According to cppreference, the gcc libstdc++ supports the parallelism TS. In layperson terms and for what's relevant for me that means #include <execution>
works in g++ 9 and doesn't work in g++ 8 or before. In my source code I can handle this with
#if ( defined( __GNUC__ ) && __GNUC__ > 8 )
# define can_use_std_execution
# include <execution>
#endif
For my clang++ builds, the availability of <execution>
depends on the --gcc-toolchain
that I use. So instead of checking the __clang_major__
, I'd like to check the gcc libstdc++ version in the preprocessor.

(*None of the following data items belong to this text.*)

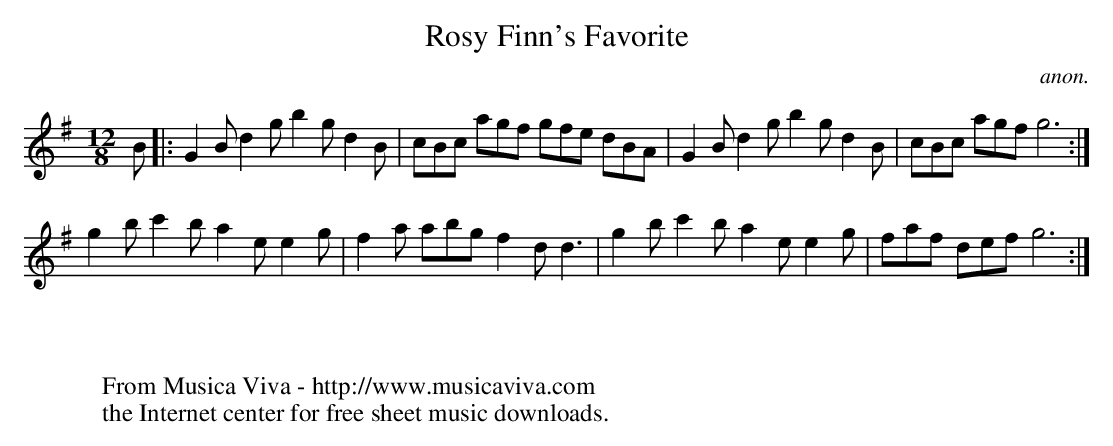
X:1
T:Rosy Finn's Favorite
C:anon.
M:12/8
K:G
B|:G2B d2g b2g d2B|cBc agf gfe dBA|G2B d2g b2g d2B|cBc agf g6:|
g2b c'2b a2e e2g|f2a abg f2d d3|g2b c'2b a2e e2g|faf def g6:|
W:
W:
W:  From Musica Viva - http://www.musicaviva.com
W:  the Internet center for free sheet music downloads.
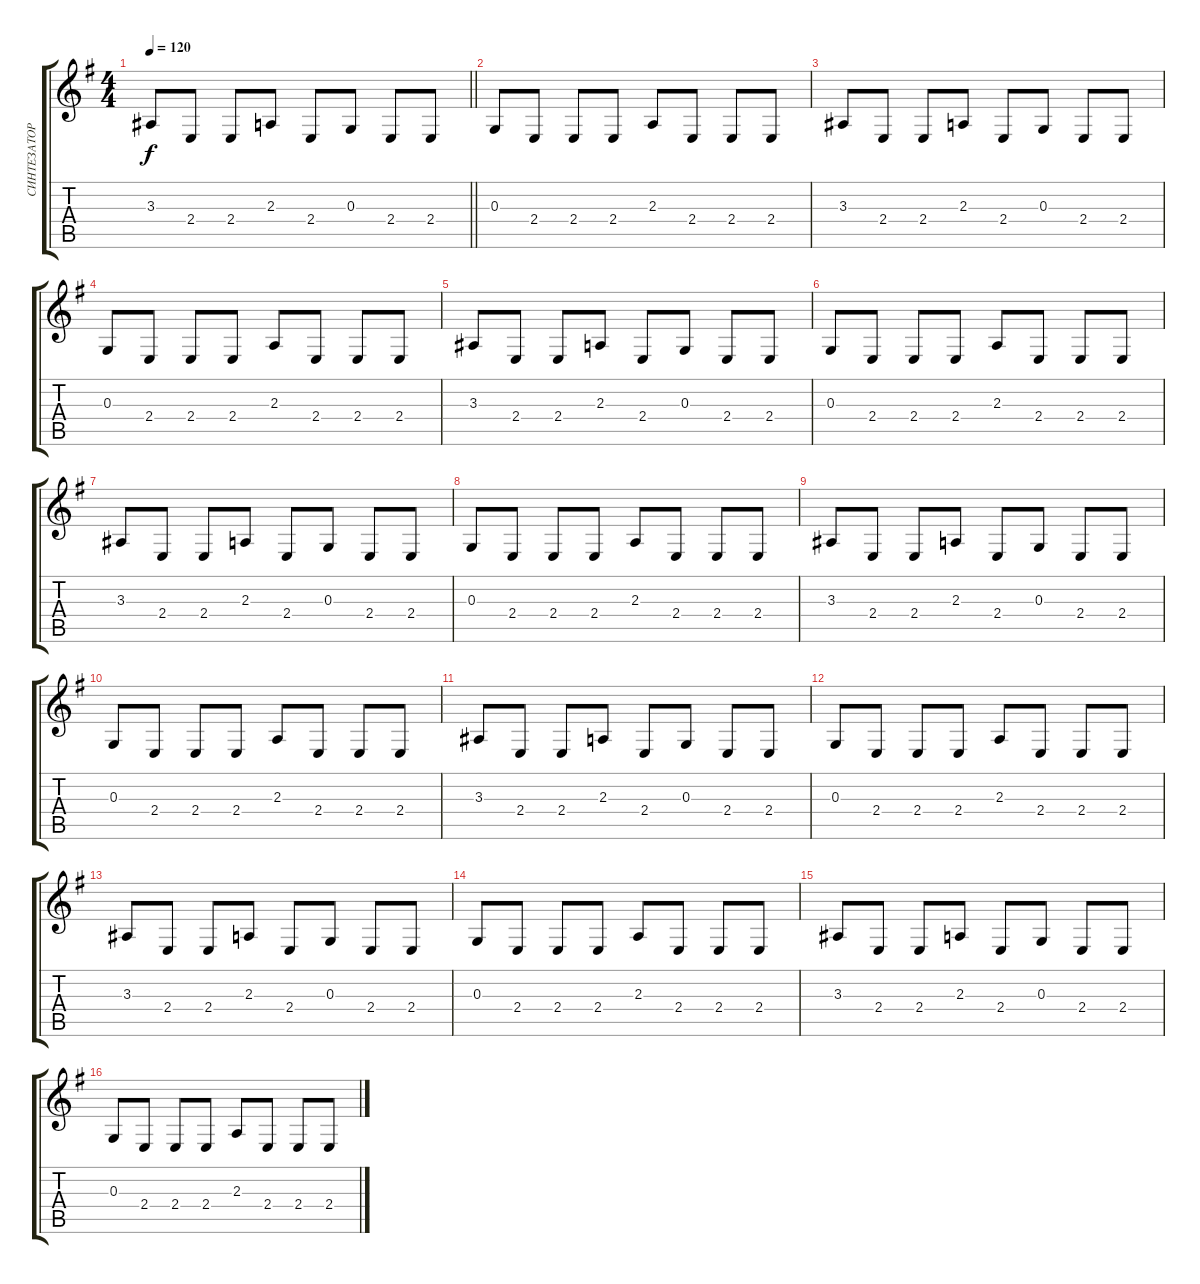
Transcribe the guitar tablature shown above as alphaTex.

\track ("СИНТЕЗАТОР" "СИНТЕЗАТОР") {instrument synthbrass1}
\staff {score tabs}
\tuning (E4 B3 G3 D3 A2 E2) {hide}
\ts (4 4)
\tempo 120
\clef g2
\barLineRight lightlight
\ks g
3.3.8{dy f} 2.4.8 2.4.8 2.3.8 2.4.8 0.3.8 2.4.8 2.4.8 |
0.3.8{volume 6} 2.4.8 2.4.8 2.4.8 2.3.8 2.4.8 2.4.8 2.4.8 |
3.3.8 2.4.8 2.4.8 2.3.8 2.4.8 0.3.8 2.4.8 2.4.8 |
0.3.8 2.4.8 2.4.8 2.4.8 2.3.8 2.4.8 2.4.8 2.4.8 |
3.3.8 2.4.8 2.4.8 2.3.8 2.4.8 0.3.8 2.4.8 2.4.8 |
0.3.8{volume 6} 2.4.8 2.4.8 2.4.8 2.3.8 2.4.8 2.4.8 2.4.8 |
3.3.8 2.4.8 2.4.8 2.3.8 2.4.8 0.3.8 2.4.8 2.4.8 |
0.3.8 2.4.8 2.4.8 2.4.8 2.3.8 2.4.8 2.4.8 2.4.8 |
3.3.8 2.4.8 2.4.8 2.3.8 2.4.8 0.3.8 2.4.8 2.4.8 |
0.3.8{volume 6} 2.4.8 2.4.8 2.4.8 2.3.8 2.4.8 2.4.8 2.4.8 |
3.3.8 2.4.8 2.4.8 2.3.8 2.4.8 0.3.8 2.4.8 2.4.8 |
0.3.8 2.4.8 2.4.8 2.4.8 2.3.8 2.4.8 2.4.8 2.4.8 |
3.3.8 2.4.8 2.4.8 2.3.8 2.4.8 0.3.8 2.4.8 2.4.8 |
0.3.8{volume 6} 2.4.8 2.4.8 2.4.8 2.3.8 2.4.8 2.4.8 2.4.8 |
3.3.8 2.4.8 2.4.8 2.3.8 2.4.8 0.3.8 2.4.8 2.4.8 |
0.3.8 2.4.8 2.4.8 2.4.8 2.3.8 2.4.8 2.4.8 2.4.8
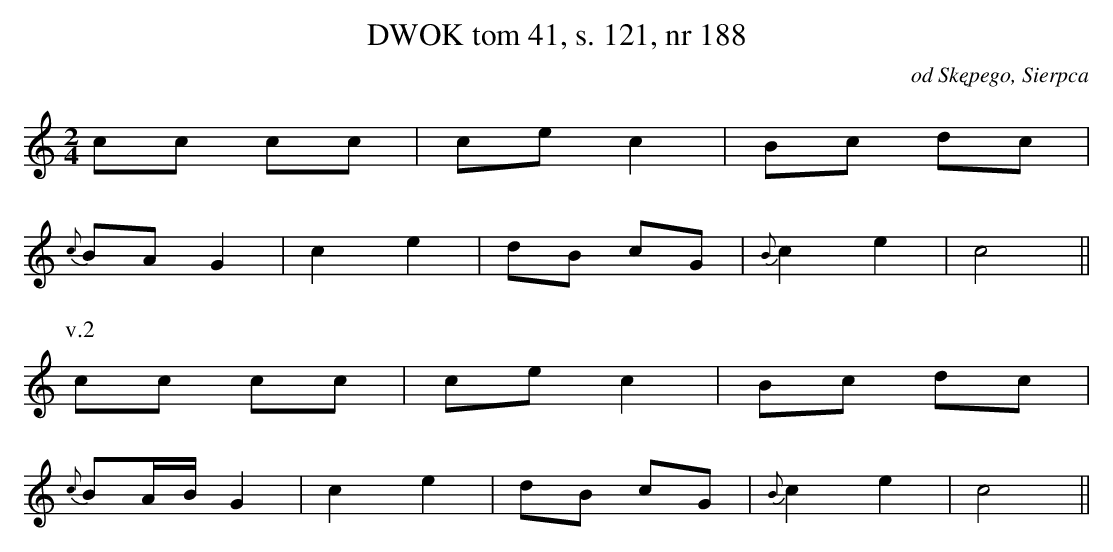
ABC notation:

X:1
T:DWOK tom 41, s. 121, nr 188
O:od Skępego, Sierpca
L:1/16
M:2/4
K:C
c2c2 c2c2|c2e2 c4|B2c2 d2c2|
{c}B2A2 G4|c4 e4|d2B2 c2G2|{B}c4 e4|c8||
P:v.2
c2c2 c2c2|c2e2 c4|B2c2 d2c2|
{c}B2AB G4|c4 e4|d2B2 c2G2|{B}c4 e4|c8||
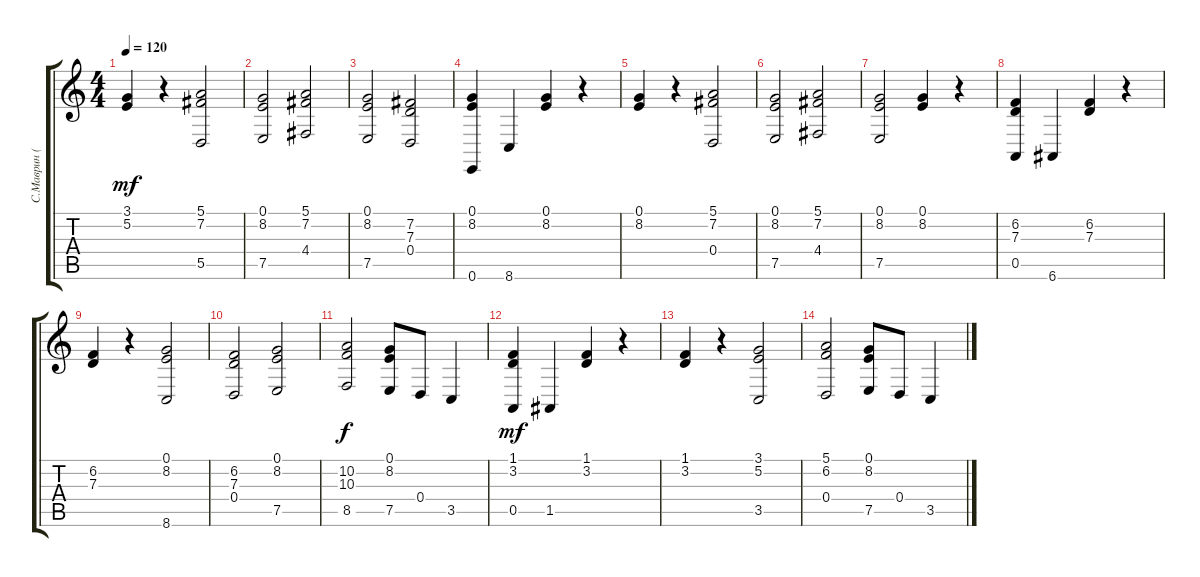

As far as I see in this compiler-explorer example, __GNUC__
is defined in clang but the compilation command is
-g -o /tmp/compiler-explorer-compiler120120-1672-4ffux6.smufm/output.s -mllvm --x86-asm-syntax=intel -S --gcc-toolchain=/opt/compiler-explorer/gcc-8.3.0 -fcolor-diagnostics -fno-crash-diagnostics /tmp/compiler-explorer-compiler120120-1672-4ffux6.smufm/example.cpp
i.e. the gcc toolchain is from gcc 8.3.0, but the value of __GNUC__
is 4.
What's a good way to query the gcc toolchain version in the preprocessor with clang? Ideally a way that checks the libstdc++ version in a way that's compatible for g++ and clang++ such that I don't have write a spaghetti if that checks the compiler first.